Tutorial
This tutorial shows how to create data visualizations using the StatsMakie grouping and styling APIs as well as the StatsMakie statistical recipes.
Grouping data by discrete variables
The first feature that StatsMakie adds to Makie is the ability to group data by some discrete variables and use those variables to style the result. Let's first create some vectors to play with:
N = 1000
a = rand(1:2, N) # a discrete variable
b = rand(1:2, N) # a discrete variable
x = randn(N) # a continuous variable
y = @. x * a + 0.8*randn() # a continuous variable
z = x .+ y # a continuous variable
To see how x
and y
relate to each other, we could simply try (be warned: the first plot is quite slow, the following ones will be much faster):
scatter(x, y, markersize = 0.2)
It looks like there are two components in the data, and we can ask whether they come from different values of the a
variable:
scatter(Group(a), x, y, markersize = 0.2)
Group
will split the data by the discrete variable we provided and color according to that variable. Colors will cycle across a range of default values, but we can easily customize those:
scatter(Group(a), x, y, color = [:black, :red], markersize = 0.2)
and of course we are not limited to grouping with colors: we can use the shape of the marker instead.

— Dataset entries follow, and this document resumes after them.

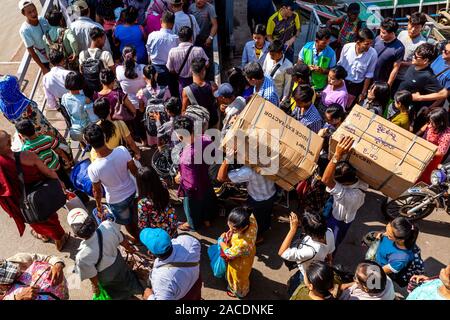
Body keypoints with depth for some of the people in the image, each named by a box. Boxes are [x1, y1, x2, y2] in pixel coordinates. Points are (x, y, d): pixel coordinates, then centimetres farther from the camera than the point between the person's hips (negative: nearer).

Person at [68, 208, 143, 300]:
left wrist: (95, 286, 2)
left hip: (107, 279, -3)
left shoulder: (83, 257, -42)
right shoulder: (108, 225, -36)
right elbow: (122, 240, -14)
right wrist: (129, 247, 9)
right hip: (119, 263, 3)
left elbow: (93, 277, -22)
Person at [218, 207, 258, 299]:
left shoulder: (242, 243, -51)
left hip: (239, 264, -7)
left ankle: (239, 292, 63)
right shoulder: (251, 220, -35)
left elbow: (229, 253, -30)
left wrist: (221, 241, -13)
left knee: (238, 278, 30)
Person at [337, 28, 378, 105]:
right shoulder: (347, 47, -17)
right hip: (342, 82, 1)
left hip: (357, 86, -1)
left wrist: (364, 93, -3)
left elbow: (369, 75, -9)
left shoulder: (373, 54, -21)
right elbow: (340, 65, -1)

Group(a)
defaults to Group(color = a)
, whereas Group(marker = a)
with encode the information about variable a
in the marker:
scatter(Group(marker = a), x, y, markersize = 0.2)
Grouping by many variables is also supported:
scatter(Group(marker = a, color = b), x, y, markersize = 0.2)

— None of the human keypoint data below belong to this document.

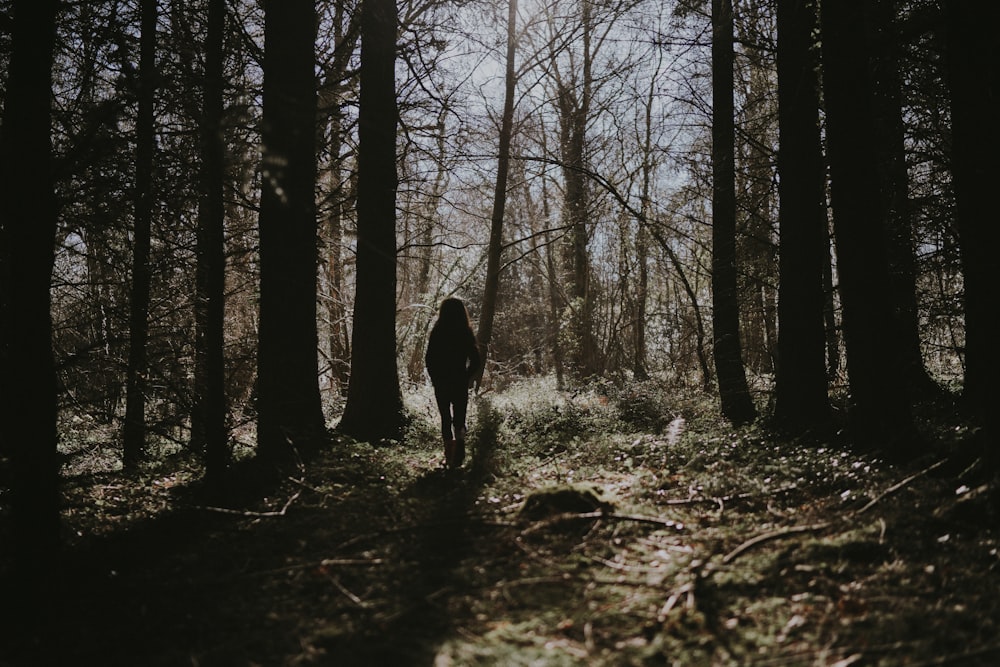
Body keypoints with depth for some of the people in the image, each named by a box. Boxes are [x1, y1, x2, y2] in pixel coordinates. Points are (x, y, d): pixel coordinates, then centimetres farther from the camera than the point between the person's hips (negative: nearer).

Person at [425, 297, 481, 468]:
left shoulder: (437, 332, -4)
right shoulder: (466, 332, -3)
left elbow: (429, 359, -3)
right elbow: (475, 359, -3)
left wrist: (435, 378, 10)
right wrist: (468, 378, 9)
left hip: (441, 382, 0)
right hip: (460, 382, 0)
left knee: (445, 418, 12)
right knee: (459, 419, 5)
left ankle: (449, 457, 12)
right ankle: (458, 450, -21)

Styling data with continuous variables
One of the advantage of using an inherently discrete quantity (like the shape of the marker) to encode a discrete variable is that we can use continuous attributes (e.g. color within a colorscale) for continuous variable. In this case, if we want to see how a, x, y, z
interact, we could choose the marker according to a
and style the color according to z
:
scatter(Group(marker = a), Style(color = z), x, y)
Just like with Group
, we can Style
any number of attributes in the same plot. color
is probably the most common, markersize
is another sensible option (especially if we are using color
already for the grouping):
scatter(Group(color = a), x, y, Style(markersize = z ./ 10))
Split-apply-combine strategy with a plot
StatsMakie also has the concept of a "visualization" function (which is somewhat different but inspired on Grammar of Graphics statistics). The idea is that any function whose return type is understood by StatsMakie (meaning, there is an appropriate visualization for it) can be passed as first argument and it will be applied to the following arguments as well.

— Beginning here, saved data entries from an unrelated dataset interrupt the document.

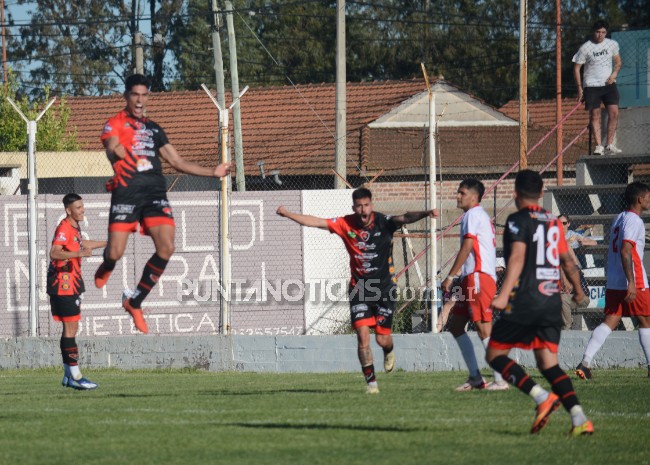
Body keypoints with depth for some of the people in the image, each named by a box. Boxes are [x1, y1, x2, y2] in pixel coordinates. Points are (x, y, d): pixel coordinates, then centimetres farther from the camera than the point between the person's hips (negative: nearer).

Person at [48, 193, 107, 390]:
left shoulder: (74, 228, 15)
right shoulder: (64, 228, -16)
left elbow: (83, 244, 37)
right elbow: (54, 253, -30)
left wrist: (109, 243, 50)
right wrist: (78, 254, -42)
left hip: (72, 285, 10)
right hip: (63, 285, -10)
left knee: (71, 328, 12)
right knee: (70, 328, -10)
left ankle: (68, 375, 18)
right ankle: (75, 375, -11)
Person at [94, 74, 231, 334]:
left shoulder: (153, 129, 24)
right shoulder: (115, 124, 7)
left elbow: (177, 161, 27)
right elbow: (111, 149, -14)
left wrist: (213, 172, 20)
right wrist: (116, 152, -38)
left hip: (155, 193, 4)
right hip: (126, 192, -4)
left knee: (166, 248, -14)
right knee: (115, 252, -10)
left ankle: (134, 302, 2)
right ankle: (107, 266, 33)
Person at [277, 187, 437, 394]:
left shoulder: (383, 222, -13)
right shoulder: (346, 224, -5)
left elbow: (405, 218, -31)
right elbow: (315, 222, -1)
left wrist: (426, 213, -49)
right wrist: (288, 214, -5)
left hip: (384, 286, -2)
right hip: (359, 287, 2)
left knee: (382, 338, 1)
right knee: (362, 335, -10)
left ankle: (389, 352, 39)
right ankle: (371, 381, -1)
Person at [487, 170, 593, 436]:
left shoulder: (518, 221, -6)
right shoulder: (553, 222, 14)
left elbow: (517, 257, -20)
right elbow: (567, 261, 23)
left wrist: (504, 294, -29)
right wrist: (578, 290, 40)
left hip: (524, 302, -6)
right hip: (552, 303, 6)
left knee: (495, 355, 4)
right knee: (548, 364, 7)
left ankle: (541, 397, -15)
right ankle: (579, 419, -11)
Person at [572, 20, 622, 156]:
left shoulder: (612, 44, 5)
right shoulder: (585, 48, -6)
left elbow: (618, 62, 17)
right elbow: (576, 68, -1)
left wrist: (614, 74, -5)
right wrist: (580, 88, -6)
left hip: (609, 83, 3)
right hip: (591, 85, -3)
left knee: (614, 113, -8)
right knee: (595, 115, -5)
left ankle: (609, 145, -2)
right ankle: (598, 146, -4)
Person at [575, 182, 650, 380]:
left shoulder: (618, 219, 17)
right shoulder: (634, 221, -11)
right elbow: (625, 252, -22)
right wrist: (631, 283, -26)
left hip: (613, 282, 8)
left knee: (610, 321, 1)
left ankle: (585, 362, -13)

A simple example is probably linear and non-linear regression.
Linear regression
StatsMakie knows how to compute both a linear and non-linear fit of y
as a function of x
, via the "analysis functions" linear
(linear regression) and smooth
(local polynomial regression) respectively:
using StatsMakie: linear, smooth
plot(linear, x, y)
That was anti-climatic! It is the linear prediction of y
given x
, but it's a bit of a sad plot! We can make it more colorful by splitting our data by a
, and everything will work as above:
plot(linear, Group(a), x, y)
And then we can plot it on top of the previous scatter plot, to make sure we got a good fit:
scatter(Group(a), x, y, markersize = 0.2)
plot!(linear, Group(a), x, y)
Here of course it makes sense to group both things by color, but for line plots we have other options like linestyle
:
plot(linear, Group(linestyle = a), x, y)
A non-linear example
Using non-linear techniques here is not very interesting as linear techniques work quite well already, so let's change variables:
N = 200
x = 10 .* rand(N)
a = rand(1:2, N)
y = sin.(x) .+ 0.5 .* rand(N) .+ cos.(x) .* a
and then:
scatter(Group(a), x, y)
plot!(smooth, Group(a), x, y)
Different analyses
linear
and smooth
are two examples of possible analysis, but many more are possibles and it's easy to add new ones. If we were interested to the distributions of x
and y
for example we could do:
plot(histogram, y)
The default plot type is determined by the dimensionality of the input and the analysis: with two variables one would get a heatmap:
plot(histogram, x, y)
This plots is reasonably customizable in that one can pass keywords arguments to the histogram
analysis:
plot(histogram(nbins = 30), x, y)
and change the default plot type to something else:
wireframe(histogram(nbins = 30), x, y)
Of course heatmap is the saner choice, but why not abuse Makie 3D capabilities?
Other available analysis are density
(to use kernel density estimation rather than binning) and frequency
(to count occurrences of discrete variables).
What if I have data instead?
If one has data instead, it is possible to signal StatsMakie that we are working from a DataFrame (or any table actually) and it will interpret symbols as columns:
using DataFrames, RDatasets
iris = RDatasets.dataset("datasets", "iris")
scatter(Data(iris), Group(:Species), :SepalLength, :SepalWidth)
And everything else works as usual:
# use Position.stack to signal that you want bars stacked vertically rather than superimposed
plot(Position.stack, histogram, Data(iris), Group(:Species), :SepalLength)
wireframe(density(trim=true), Data(iris), Group(:Species), :SepalLength, :SepalWidth)
Wide data
Other than comparing the same column split by a categorical variable, one may also compare different columns put side by side (here in a Tuple
, (:PetalLength, :PetalWidth)
). The attribute that styles them has to be set to bycolumn
. Here color will distinguish :PetalLength
versus :PetalWidth
whereas the marker will distinguish the species.
scatter(
Data(iris),
Group(marker = :Species, color = bycolumn),
:SepalLength, (:PetalLength, :PetalWidth)
)